In deze zaak heeft de rechtbank Den Haag uitspraak gedaan over een beroep van eiser tegen de minister van Asiel en Migratie, omdat deze niet tijdig heeft beslist op de aanvraag voor een verblijfsvergunning asiel. Eiser had zijn aanvraag op 5 april 2023 ingediend, maar de minister heeft niet binnen de wettelijk vereiste termijn van zes maanden beslist. Eiser heeft de minister op 2 augustus 2024 in gebreke gesteld, maar heeft meer dan twee weken gewacht met het indienen van beroep.
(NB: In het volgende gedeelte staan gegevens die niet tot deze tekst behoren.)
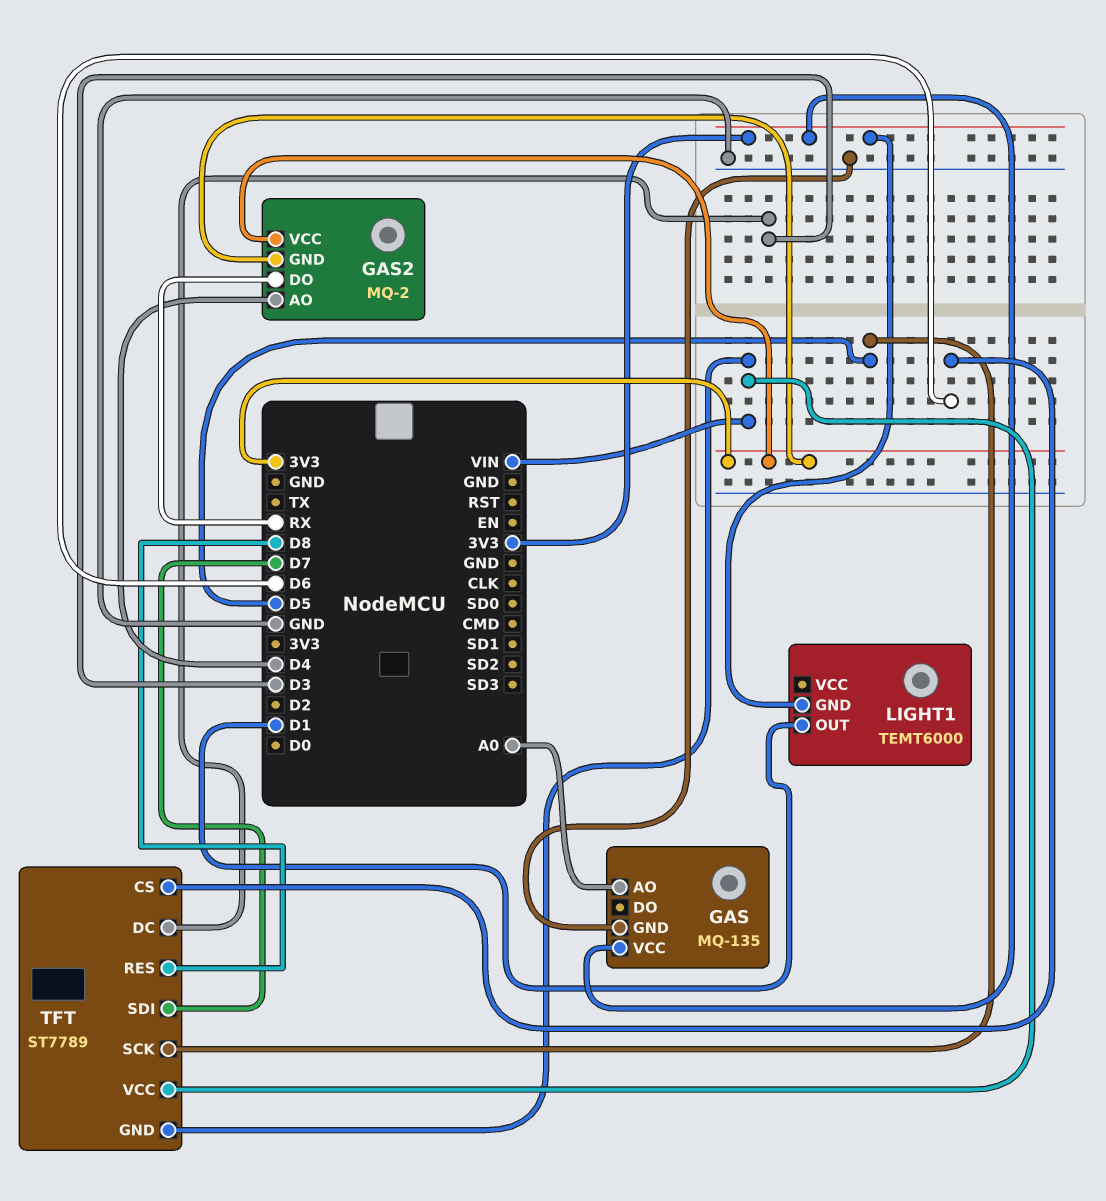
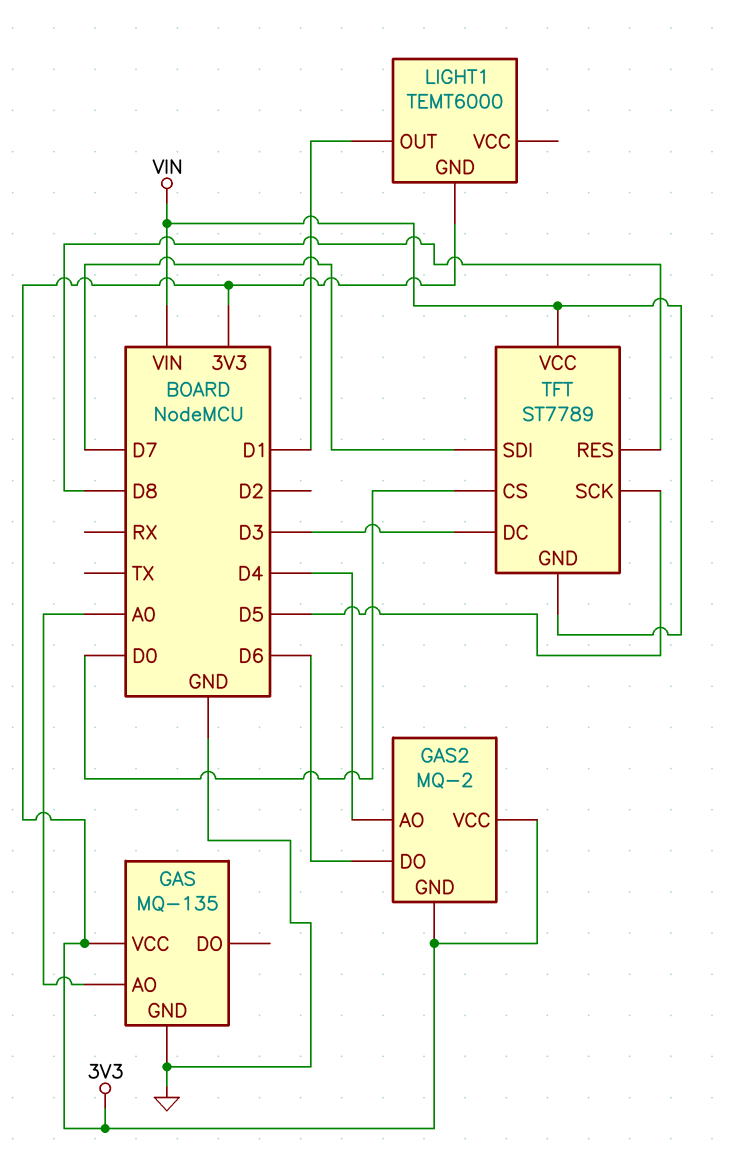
GAS2 pin DO: RX -> D6
TFT pin CS: D6 -> D0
De rechtbank heeft vastgesteld dat het beroep kennelijk gegrond is, omdat de minister niet tijdig heeft beslist.
De rechtbank heeft de minister opgedragen om binnen een termijn van acht weken na de uitspraak een nader gehoor af te nemen en binnen acht weken daarna een besluit op de aanvraag bekend te maken. Tevens is er een dwangsom van € 100,- per dag opgelegd voor elke dag dat de minister deze termijn overschrijdt, met een maximum van € 7.500,-. De rechtbank heeft ook bepaald dat eiser recht heeft op een vergoeding van de proceskosten, die is vastgesteld op € 437,50, omdat hij een professionele juridische hulpverlener heeft ingeschakeld.
De uitspraak is gedaan door rechter G.P. Loman en is openbaar gemaakt op 26 september 2024. Eiser heeft gewonnen, en de minister is verplicht om binnen de gestelde termijnen te handelen.